The US and its allies must “settle the dispute over Iran’s nuclear programme through negotiations and not through the use of military force,” stated the World Council of Churches (WCC) executive committee meeting in Etchmiadzin, Armenia.
In a “Minute on Iran and the Middle East regional crisis,” the WCC governing body calls on the Council’s member churches to “impress upon their governments” this “acute concern” and to encourage them to convey it to the US and its allies. “Threats to begin another war in the Middle East defy the lessons of both history and ethics,” the committee says. “The region and its people must not suffer another war, let alone one that is unlawful, immoral and ill-conceived once again.”

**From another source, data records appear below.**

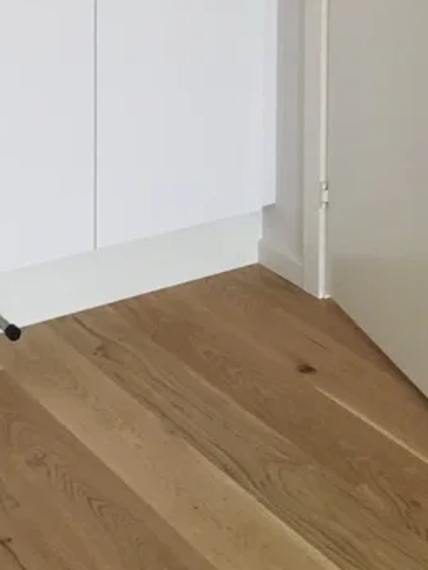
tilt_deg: -5.8
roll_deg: -0.1
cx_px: 138
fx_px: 1319
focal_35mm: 80
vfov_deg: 22.2
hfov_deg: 18.4
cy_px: -146
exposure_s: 1/33
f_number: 2.2
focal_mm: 4.15
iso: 125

Referring to “the belligerent stance of the US toward Iran and [to the] Iranian threats against the US and Israel,” the committee affirms that “negotiated solutions are the only path to peace for the Middle East”. The minute recommends “US-Iranian and multi-party negotiations,” and affirms that the stance “against attacking Iran seeks protection for all the populations involved, including the US and Israeli publics”.
According to the WCC governing body, these negotiations “must include Iranian compliance with International Atomic Energy Agency and United Nations Security Council directives and US adherence to its 1995 pledge against nuclear weapons use against non-nuclear signatories of the Nuclear Non-Proliferation Treaty (NPT) including Iran”. On the other hand, Israel’s “prompt and unconditional accession to the NPT as called for by the UN General Assembly” is also demanded.
“The withdrawal of all US forces from Iraq and the implementation of alternative Iraqi and multilateral political, economic and security programs” is one amongst a series of regional parameters for peace affirmed by the WCC governing body.